Element region listings:

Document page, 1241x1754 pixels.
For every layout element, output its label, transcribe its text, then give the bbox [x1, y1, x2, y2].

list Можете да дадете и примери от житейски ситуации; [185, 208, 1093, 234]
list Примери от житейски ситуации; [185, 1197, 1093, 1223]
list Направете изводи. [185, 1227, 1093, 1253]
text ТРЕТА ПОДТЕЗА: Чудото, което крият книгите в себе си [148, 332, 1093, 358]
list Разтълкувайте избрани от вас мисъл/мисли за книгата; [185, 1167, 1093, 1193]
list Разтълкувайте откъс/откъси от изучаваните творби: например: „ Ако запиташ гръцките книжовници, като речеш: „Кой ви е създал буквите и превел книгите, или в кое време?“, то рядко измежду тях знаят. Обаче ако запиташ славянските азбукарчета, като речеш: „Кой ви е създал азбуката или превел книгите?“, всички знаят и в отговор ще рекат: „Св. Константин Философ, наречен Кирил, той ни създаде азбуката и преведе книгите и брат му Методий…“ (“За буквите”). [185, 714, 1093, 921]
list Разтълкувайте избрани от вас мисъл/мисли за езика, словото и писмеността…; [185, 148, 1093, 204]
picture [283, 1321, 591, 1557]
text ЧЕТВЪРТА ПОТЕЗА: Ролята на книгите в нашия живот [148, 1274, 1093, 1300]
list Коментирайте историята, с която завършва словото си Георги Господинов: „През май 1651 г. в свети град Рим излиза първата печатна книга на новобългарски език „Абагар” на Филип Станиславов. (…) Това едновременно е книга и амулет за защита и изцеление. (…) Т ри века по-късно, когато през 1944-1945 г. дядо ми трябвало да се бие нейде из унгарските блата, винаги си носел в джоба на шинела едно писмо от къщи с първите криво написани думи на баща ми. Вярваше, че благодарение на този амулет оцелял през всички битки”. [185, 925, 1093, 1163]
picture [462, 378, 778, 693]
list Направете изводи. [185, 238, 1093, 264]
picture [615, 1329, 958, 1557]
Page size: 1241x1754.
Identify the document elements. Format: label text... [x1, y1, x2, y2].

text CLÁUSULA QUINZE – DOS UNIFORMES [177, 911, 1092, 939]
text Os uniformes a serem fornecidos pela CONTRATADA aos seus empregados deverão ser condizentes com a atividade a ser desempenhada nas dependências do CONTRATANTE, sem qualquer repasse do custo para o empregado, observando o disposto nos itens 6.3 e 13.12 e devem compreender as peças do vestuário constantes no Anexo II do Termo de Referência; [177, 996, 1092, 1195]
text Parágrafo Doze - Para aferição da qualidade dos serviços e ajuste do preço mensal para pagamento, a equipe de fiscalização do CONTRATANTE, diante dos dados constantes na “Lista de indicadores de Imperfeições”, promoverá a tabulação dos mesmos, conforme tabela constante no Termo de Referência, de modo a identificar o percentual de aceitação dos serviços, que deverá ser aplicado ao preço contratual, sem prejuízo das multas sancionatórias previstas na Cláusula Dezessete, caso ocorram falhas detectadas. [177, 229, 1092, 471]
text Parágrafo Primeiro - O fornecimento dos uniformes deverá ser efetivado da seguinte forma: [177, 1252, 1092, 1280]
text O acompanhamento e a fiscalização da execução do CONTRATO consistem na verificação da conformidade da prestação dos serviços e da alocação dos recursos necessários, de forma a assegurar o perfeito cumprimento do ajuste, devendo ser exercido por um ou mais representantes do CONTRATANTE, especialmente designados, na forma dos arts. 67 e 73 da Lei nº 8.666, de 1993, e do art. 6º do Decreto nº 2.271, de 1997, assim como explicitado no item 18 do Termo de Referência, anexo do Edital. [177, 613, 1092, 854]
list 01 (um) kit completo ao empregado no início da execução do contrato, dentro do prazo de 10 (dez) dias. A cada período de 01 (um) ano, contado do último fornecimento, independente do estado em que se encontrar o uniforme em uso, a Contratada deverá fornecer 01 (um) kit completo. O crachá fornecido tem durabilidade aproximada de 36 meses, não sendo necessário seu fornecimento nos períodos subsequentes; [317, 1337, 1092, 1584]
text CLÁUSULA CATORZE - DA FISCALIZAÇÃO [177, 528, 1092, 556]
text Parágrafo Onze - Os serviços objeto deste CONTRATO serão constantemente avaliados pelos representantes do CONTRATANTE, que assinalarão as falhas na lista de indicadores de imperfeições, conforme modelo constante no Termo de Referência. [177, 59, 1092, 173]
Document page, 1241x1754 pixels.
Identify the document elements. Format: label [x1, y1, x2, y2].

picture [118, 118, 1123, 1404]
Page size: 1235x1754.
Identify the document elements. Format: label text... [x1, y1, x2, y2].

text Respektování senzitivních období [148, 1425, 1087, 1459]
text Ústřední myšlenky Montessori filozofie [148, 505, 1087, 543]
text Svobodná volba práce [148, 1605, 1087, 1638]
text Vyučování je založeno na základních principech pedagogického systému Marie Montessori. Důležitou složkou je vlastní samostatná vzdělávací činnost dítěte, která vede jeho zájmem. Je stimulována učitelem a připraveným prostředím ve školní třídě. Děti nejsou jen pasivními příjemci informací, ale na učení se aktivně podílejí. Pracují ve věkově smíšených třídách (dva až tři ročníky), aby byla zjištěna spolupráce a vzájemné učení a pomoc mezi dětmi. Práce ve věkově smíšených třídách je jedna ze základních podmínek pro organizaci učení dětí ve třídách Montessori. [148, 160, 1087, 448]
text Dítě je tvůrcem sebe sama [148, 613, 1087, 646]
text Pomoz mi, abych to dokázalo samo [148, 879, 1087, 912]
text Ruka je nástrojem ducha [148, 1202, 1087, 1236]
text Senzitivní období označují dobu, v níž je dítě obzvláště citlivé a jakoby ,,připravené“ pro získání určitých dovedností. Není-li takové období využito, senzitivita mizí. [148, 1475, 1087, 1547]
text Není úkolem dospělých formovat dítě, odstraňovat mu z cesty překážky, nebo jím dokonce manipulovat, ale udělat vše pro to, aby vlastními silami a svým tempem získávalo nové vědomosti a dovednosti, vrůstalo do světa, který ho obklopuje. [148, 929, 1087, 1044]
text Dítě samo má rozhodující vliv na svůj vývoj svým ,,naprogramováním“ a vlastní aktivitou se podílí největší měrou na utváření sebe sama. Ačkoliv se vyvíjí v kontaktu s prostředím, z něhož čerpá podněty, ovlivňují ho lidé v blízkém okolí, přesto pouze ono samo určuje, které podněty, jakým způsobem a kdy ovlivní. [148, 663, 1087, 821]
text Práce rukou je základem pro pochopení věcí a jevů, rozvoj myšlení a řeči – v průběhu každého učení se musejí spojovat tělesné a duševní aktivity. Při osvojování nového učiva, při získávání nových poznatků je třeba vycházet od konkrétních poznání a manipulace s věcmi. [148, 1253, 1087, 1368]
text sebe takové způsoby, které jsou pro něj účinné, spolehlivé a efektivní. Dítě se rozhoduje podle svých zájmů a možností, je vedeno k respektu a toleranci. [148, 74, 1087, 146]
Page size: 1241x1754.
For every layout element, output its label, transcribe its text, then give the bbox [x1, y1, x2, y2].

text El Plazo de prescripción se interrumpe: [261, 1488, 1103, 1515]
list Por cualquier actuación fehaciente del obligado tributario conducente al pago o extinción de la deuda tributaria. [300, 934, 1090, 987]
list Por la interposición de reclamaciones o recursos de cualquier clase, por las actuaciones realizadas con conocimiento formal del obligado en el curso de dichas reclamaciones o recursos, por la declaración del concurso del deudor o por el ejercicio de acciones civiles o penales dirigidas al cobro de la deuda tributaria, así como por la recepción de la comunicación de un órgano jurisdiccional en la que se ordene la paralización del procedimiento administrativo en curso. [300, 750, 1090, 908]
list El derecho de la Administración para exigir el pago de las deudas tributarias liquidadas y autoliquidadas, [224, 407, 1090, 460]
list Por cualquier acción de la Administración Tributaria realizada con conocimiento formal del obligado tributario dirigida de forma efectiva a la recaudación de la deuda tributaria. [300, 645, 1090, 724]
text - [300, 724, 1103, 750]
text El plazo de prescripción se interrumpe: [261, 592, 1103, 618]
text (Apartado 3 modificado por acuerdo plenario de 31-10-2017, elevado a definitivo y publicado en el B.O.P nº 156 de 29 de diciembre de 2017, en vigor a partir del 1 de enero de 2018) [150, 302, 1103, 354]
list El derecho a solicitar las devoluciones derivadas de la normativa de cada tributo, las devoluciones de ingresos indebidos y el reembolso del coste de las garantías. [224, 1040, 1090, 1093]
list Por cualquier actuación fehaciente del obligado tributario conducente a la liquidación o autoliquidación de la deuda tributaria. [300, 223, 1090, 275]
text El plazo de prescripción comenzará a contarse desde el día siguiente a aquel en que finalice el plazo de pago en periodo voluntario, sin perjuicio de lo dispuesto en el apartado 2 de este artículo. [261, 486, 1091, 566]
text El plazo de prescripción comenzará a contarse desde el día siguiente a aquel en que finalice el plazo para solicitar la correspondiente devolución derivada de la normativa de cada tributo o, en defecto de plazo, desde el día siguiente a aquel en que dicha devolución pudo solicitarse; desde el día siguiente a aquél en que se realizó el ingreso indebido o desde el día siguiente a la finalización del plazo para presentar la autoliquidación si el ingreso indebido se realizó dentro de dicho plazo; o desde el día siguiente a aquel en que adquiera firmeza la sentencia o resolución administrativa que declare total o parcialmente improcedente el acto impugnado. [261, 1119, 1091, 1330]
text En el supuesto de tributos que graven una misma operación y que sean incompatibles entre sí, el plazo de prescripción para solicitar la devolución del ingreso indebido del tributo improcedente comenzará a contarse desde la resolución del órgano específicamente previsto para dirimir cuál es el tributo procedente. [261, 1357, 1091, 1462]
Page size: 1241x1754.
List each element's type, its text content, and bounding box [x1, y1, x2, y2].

→ **What you need to do**:
Switch "recaudación" to "cobranza" in the rows, from the line containing "1488, 1103, 1515]" through the line containing "text - [300, 724, 1103, 750]", and write out only those lines with nothing else altered.

→ **Response to the exercise**:
text El Plazo de prescripción se interrumpe: [261, 1488, 1103, 1515]
list Por cualquier actuación fehaciente del obligado tributario conducente al pago o extinción de la deuda tributaria. [300, 934, 1090, 987]
list Por la interposición de reclamaciones o recursos de cualquier clase, por las actuaciones realizadas con conocimiento formal del obligado en el curso de dichas reclamaciones o recursos, por la declaración del concurso del deudor o por el ejercicio de acciones civiles o penales dirigidas al cobro de la deuda tributaria, así como por la recepción de la comunicación de un órgano jurisdiccional en la que se ordene la paralización del procedimiento administrativo en curso. [300, 750, 1090, 908]
list El derecho de la Administración para exigir el pago de las deudas tributarias liquidadas y autoliquidadas, [224, 407, 1090, 460]
list Por cualquier acción de la Administración Tributaria realizada con conocimiento formal del obligado tributario dirigida de forma efectiva a la cobranza de la deuda tributaria. [300, 645, 1090, 724]
text - [300, 724, 1103, 750]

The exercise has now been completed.